Sherry Smith, a Neighborhood Housing Services of Chicago homeownership consultant in North Lawndale, said she sees a lot of seniors in trouble on the West Side who are preyed upon by subprime lenders. The NHS post-purchase classes have about 40 attendees, around one-third of them seniors, Smith said.
Oftentimes the elderly do not get the guidance they need with refinancing. “Seniors are not always apt to seek out resources … if they are approached through phone or by mail,” Smith said. “They can be very trusting.”
Another important factor, according to Lindsey, is seniors’ sense of physical and mental isolation. “It’s harder for [the elderly] to reach out and find the resources,” he said. “These days, if you’re younger, you’re used to using the Internet, going on a computer and doing things. … Older people are not necessarily going to think to do that. I think sometimes they can be more embarrassed, ashamed, and they just sort of close up and not reach out for help. They can be in denial.”

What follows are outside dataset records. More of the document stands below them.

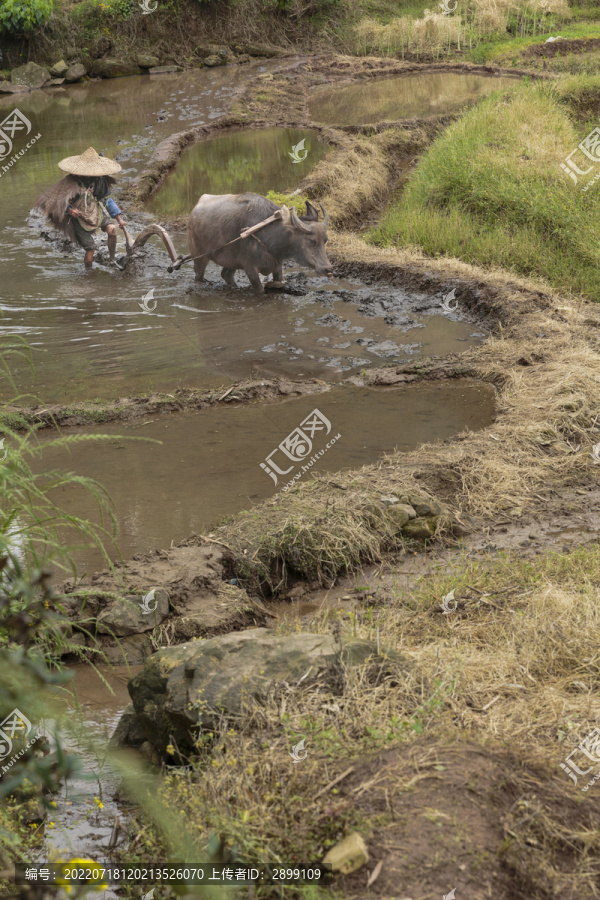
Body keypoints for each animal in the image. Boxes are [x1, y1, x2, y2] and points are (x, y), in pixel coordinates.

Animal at [188, 192, 332, 294]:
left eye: (325, 240)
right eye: (312, 240)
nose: (328, 268)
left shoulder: (277, 266)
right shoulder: (250, 269)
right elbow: (260, 290)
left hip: (231, 261)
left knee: (226, 275)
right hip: (199, 257)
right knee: (199, 276)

The story of George Tooley illustrates another predatory practice targeting the elderly known as “rescue fraud.” The 90-year-old man owned four properties in Greater Grand Crossing and Chicago Lawn on the South Side: his own residence plus and three rental units.
Some of Tooley’s tenants started missing their monthly payments when he underwent cataract surgery and lost his eyesight last spring, Tooley recalled. “I was doing pretty good [until the eye surgery]. I went to the hospital. They just took the weakness of me being out of circulation. Money went down. I went into foreclosure so fast.”
Within a few months, Tooley was behind in the mortgages he had on each of the four properties. Several people had been to his home with offers to help stop the foreclosures. Tooley first paid $1,200 to Grant Phil, who worked for National Finance. According to Tooley, Phil said he would give him a copy of what he just signed, but Phil never came back. Many others were knocking on his door each day, but because of his lack of vision, Tooley could not identify who was who.
On August 15, Yolanda King and Warren Jackson from a company named “W2X” had Tooley sign papers to set up an escrow account to stop the foreclosures, Tooley said. He later contacted Neighborhood Housing Services of Chicago. Carole Grant-Hall, manager of the agency’s West Englewood branch, reviewed the only document that Tooley said he was given and identified it as a “deed in trust” that made King the property’s owner. Grant-Hall then ran an Internet search and found that King was also the new owner of Tooley’s three other properties. An investigation for fraud is ongoing at the Cook County Circuit Court’s Chancery Division, said Grant-Hall. The Office of the Cook County Public Guardian and the Chicago Department of Aging are also conducting investigations, she said.
Similar to Tooley, the Trimbles’ were also contacted and visited by people offering to help.
“Our age and our health won’t allow us to get around,” Easter Trimble said. “We appreciate when people can come to us.”
And that’s just what Mortgage Lenders Network did.
Easter Trimble said that after getting their home phone number somehow and calling, their lender sent two or three men at a time to her home to set up the loan. “They told us, ‘Don’t worry about it Mrs. Trimble and Mr. Trimble—we’ll come to you.’” Easter Trimble recalled. The representatives were accommodating yet unforthcoming about the details and implications of the loan, she said. “We didn’t do too good when we signed these papers. That was the big mistake that we made, and that we’re still dealing with.”